There are two scripts "TrainingCode" and "PredictionCode"
TrainingCode :
- At first there are the necessary imports and value initializations, followed by some utility methods. 2. Overlay image generation code for train data augmentation. which tries to mimic the mirrored overlay images in the test set. 3. Then the other data augmentation codes which includes rotation, shear, scale, translation, noise, dropouts, contrast changes etc. image processing. 4. The codes that starts the data augmentation generation process. 5. The rest of the code sets different parameters and runs the training process. Finally we get an optimized trained model which we will use to predict the labels. 6. At the end there are ways by which we can save or load the model weights.
PredictionCode :
- Imports and initializations 2. We used 3 different models which are trained similarly as the train code discussed. 3. We used a method called learn.TTA() for our actual submissions. This can generate slightly different score depending on the random zoom of the images but it in turn improves the detection score. But it should result in scores appoximately around 0.992 - 0.993 accuracy in the overall test set. We predicted all the test images in a single script eg. no specific test dataset prediction. 4. Finally writes the sorted data (based on key value) in csv file.
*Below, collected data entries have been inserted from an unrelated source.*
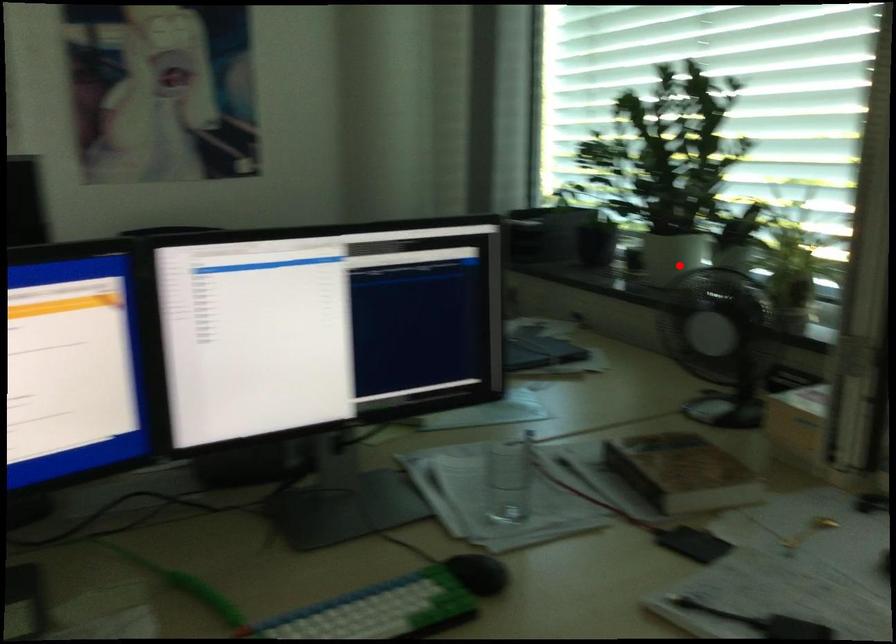
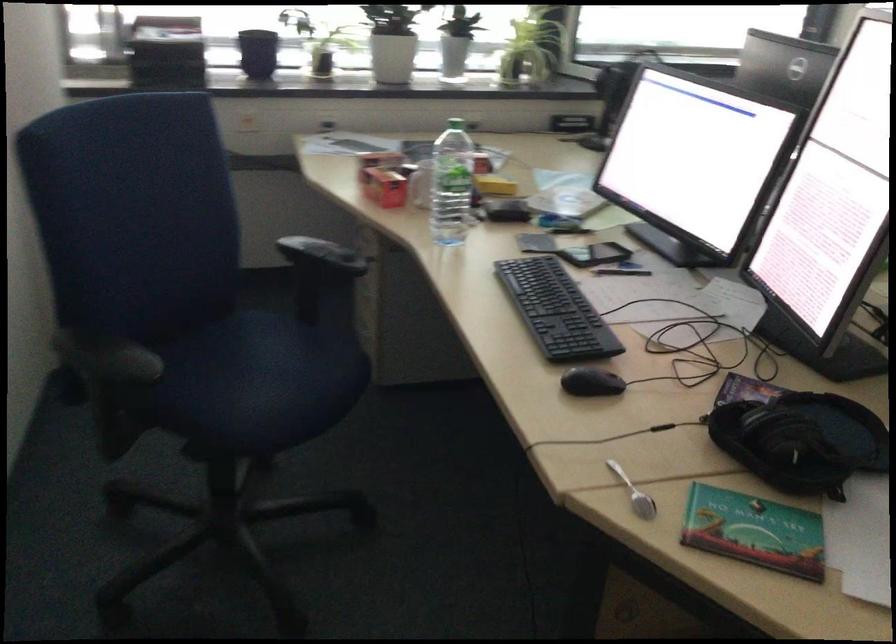
Where in the second image is the point corresponding to the highlighted location from the first image?

(392, 58)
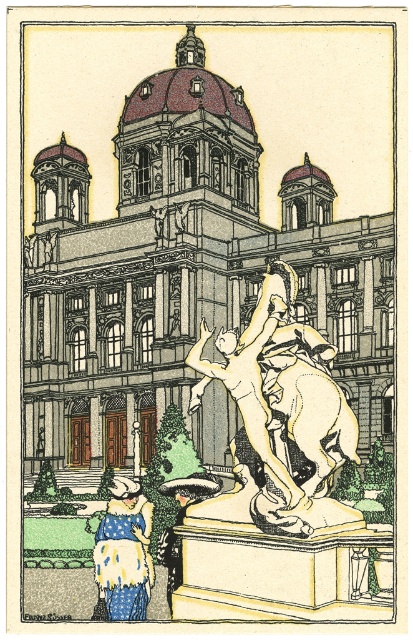
Is gold polished statue at center closer to camera compared to white dotted dress at lower left?

Yes.

Is point (329, 442) more distant than point (128, 529)?

No, it is in front of (128, 529).

In order to click on gold polished statue at center in this screenshot , I will do `click(284, 410)`.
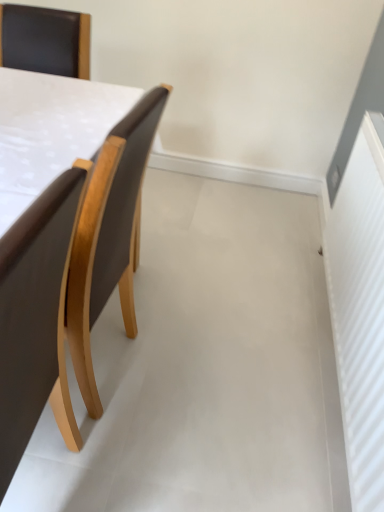
Question: From the image's perspective, is brown leather chair at left, which ranks as the 1th chair in front-to-back order, above or below brown leather chair at left, which ranks as the first chair in back-to-front order?

Choices:
 (A) above
 (B) below

Answer: (B)

Question: Considering the positions of brown leather chair at left, the 2th chair from the back, and brown leather chair at left, marked as the 2th chair in a front-to-back arrangement, in the image, is brown leather chair at left, the 2th chair from the back, bigger or smaller than brown leather chair at left, marked as the 2th chair in a front-to-back arrangement,?

Choices:
 (A) big
 (B) small

Answer: (B)

Question: In the image, is brown leather chair at left, the 2th chair from the back, positioned in front of or behind brown leather chair at left, which ranks as the first chair in back-to-front order?

Choices:
 (A) behind
 (B) front

Answer: (B)

Question: From their relative heights in the image, would you say brown leather chair at left, marked as the 2th chair in a front-to-back arrangement, is taller or shorter than brown leather chair at left, which ranks as the 1th chair in front-to-back order?

Choices:
 (A) short
 (B) tall

Answer: (A)

Question: In terms of size, does brown leather chair at left, which ranks as the first chair in back-to-front order, appear bigger or smaller than brown leather chair at left, the 2th chair from the back?

Choices:
 (A) small
 (B) big

Answer: (B)

Question: Is point (64, 306) positioned closer to the camera than point (29, 305)?

Choices:
 (A) farther
 (B) closer

Answer: (A)

Question: Relative to brown leather chair at left, the 2th chair from the back, is brown leather chair at left, which ranks as the first chair in back-to-front order, in front or behind?

Choices:
 (A) front
 (B) behind

Answer: (B)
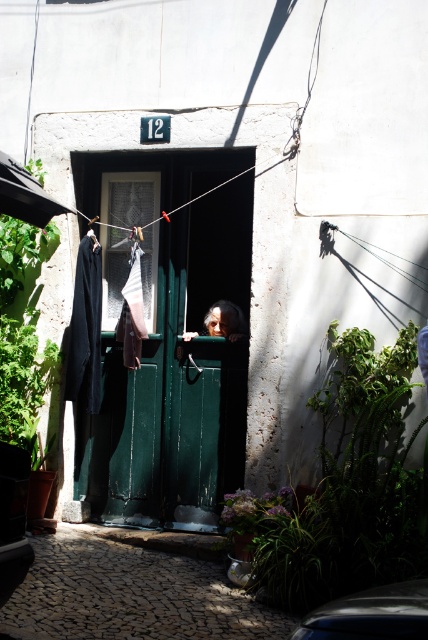
Question: Which point is farther to the camera?

Choices:
 (A) shiny silver car at lower center
 (B) green leafy plant at center
 (C) dark gray fabric at left
 (D) smooth skin face at center

Answer: (C)

Question: Where is green matte door at center located in relation to cobblestone alley at lower center in the image?

Choices:
 (A) below
 (B) above

Answer: (B)

Question: Can you confirm if shiny silver car at lower center is positioned above striped fabric at center?

Choices:
 (A) yes
 (B) no

Answer: (B)

Question: Which object is farther from the camera taking this photo?

Choices:
 (A) dark gray fabric at left
 (B) green leafy plant at lower left
 (C) striped fabric at center

Answer: (A)

Question: Is green leafy plant at center wider than cobblestone alley at lower center?

Choices:
 (A) no
 (B) yes

Answer: (A)

Question: Considering the real-world distances, which object is closest to the cobblestone alley at lower center?

Choices:
 (A) dark gray fabric at left
 (B) striped fabric at center

Answer: (A)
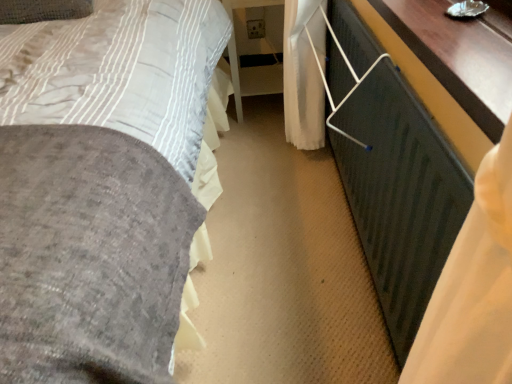
Locate an element on the screen. vacant space situated on the left part of metallic silver balustrade at lower right is located at coordinates (272, 251).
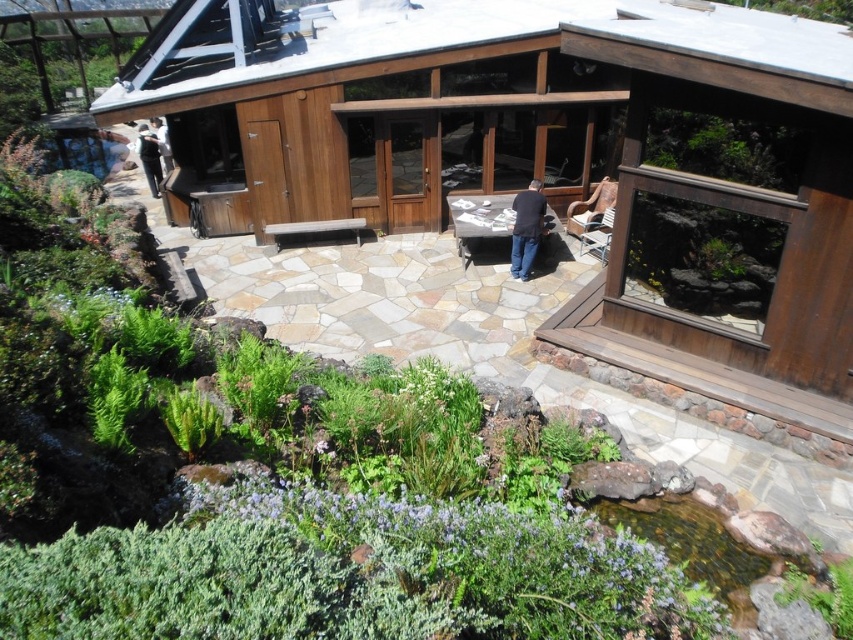
How distant is green mossy rock at lower left from dark blue jeans at left?

They are 4.55 meters apart.

How distant is green mossy rock at lower left from dark blue jeans at left?

The distance of green mossy rock at lower left from dark blue jeans at left is 4.55 meters.

Which is behind, point (61, 168) or point (148, 150)?

Positioned behind is point (61, 168).

Where is `green mossy rock at lower left`? The width and height of the screenshot is (853, 640). green mossy rock at lower left is located at coordinates click(83, 148).

Between green mossy rock at lower left and dark blue jeans at center, which one has more height?

green mossy rock at lower left

Who is more distant from viewer, (65, 161) or (524, 253)?

Point (65, 161)

Find the location of a particular element. green mossy rock at lower left is located at coordinates (83, 148).

You are a GUI agent. You are given a task and a screenshot of the screen. Output one action in this format:
    pyautogui.click(x=<x>, y=<y>)
    Task: Click on the green mossy rock at lower left
    
    Given the screenshot: What is the action you would take?
    pyautogui.click(x=83, y=148)

From the picture: Can you confirm if dark blue jeans at left is shorter than white fabric at left?

In fact, dark blue jeans at left may be taller than white fabric at left.

Which is behind, point (144, 147) or point (161, 156)?

Point (161, 156)

Find the location of a particular element. dark blue jeans at left is located at coordinates (x=149, y=157).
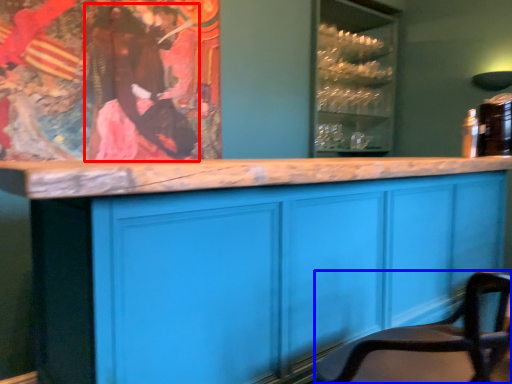
Question: Which object appears closest to the camera in this image, person (highlighted by a red box) or chair (highlighted by a blue box)?

Choices:
 (A) person
 (B) chair

Answer: (B)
The preprocessing includes
- Overlay data generation: We used fixed 5000 images generated from the training data. We excluded 0 and 4 from being added as a mirrored image in the overlay. We used those 5000 images in all the training operations of the three models. But generating the overlay images by the provided script shouldn't change the final score significantly. 2. The other data augmentation codes which includes rotation, shear, scale, translation, noise, dropouts, contrast changes etc. are standard image processing. 3. The image is finally normalized for the used model by the built in "fastai" ModelData class.
Augmentation Code
import imgaug as ia
from imgaug import augmenters as iaa
train_data_aug = iaa.Sequential(
[
iaa.SomeOf((1, 3),
[
iaa.Affine(
scale=(0.7, 1.1),
translate_percent={"x": (-0.1, 0.1), "y": (0.1, 0.1)},
rotate=(-30, 30),
shear=(-30, 30),
order=[0, 1],
cval=(0, 0),
),
iaa.OneOf([
iaa.AdditiveGaussianNoise(
loc=0, scale=(0.0, 0.15*255)
),
iaa.SaltAndPepper(0.15),
iaa.Salt(0.15)
]),
iaa.OneOf([
iaa.Dropout((0.01, 0.05)),
iaa.CoarseDropout(
(0.03, 0.06), size_percent=(0.02, 0.04)
),
]),
iaa.OneOf([
iaa.OneOf([
iaa.GaussianBlur((3.0, 4.0)),
iaa.AverageBlur(k=(5, 7)),
]),
iaa.Add((-10, 10), per_channel=0.5),
iaa.Multiply((0.5, 1.5), per_channel=0.5),
iaa.ContrastNormalization((0.5, 2.0), per_channel=0.5),
]),
],
# do all of the above augmentations in random order
random_order=True
)
],
)We used standart "ResNext" convolutional model without any change in layers except for finetuning the output layer using softmax activation. We used the pretrained weights from imagenet as the initial model weights. The learning rate used to update the model weights was 1e-3 and there were around 5 to 6 epochs for the actual training of the model.
As the training may require 2 to 3 hours of training time depending on the GPU used. I suggest, regenerate a single model and try replacing it with any of the provided models and see if the score remains approximately the same. Or of course if you want you can generate 2 or 3 models and take the votes for the prediction as stated in the script.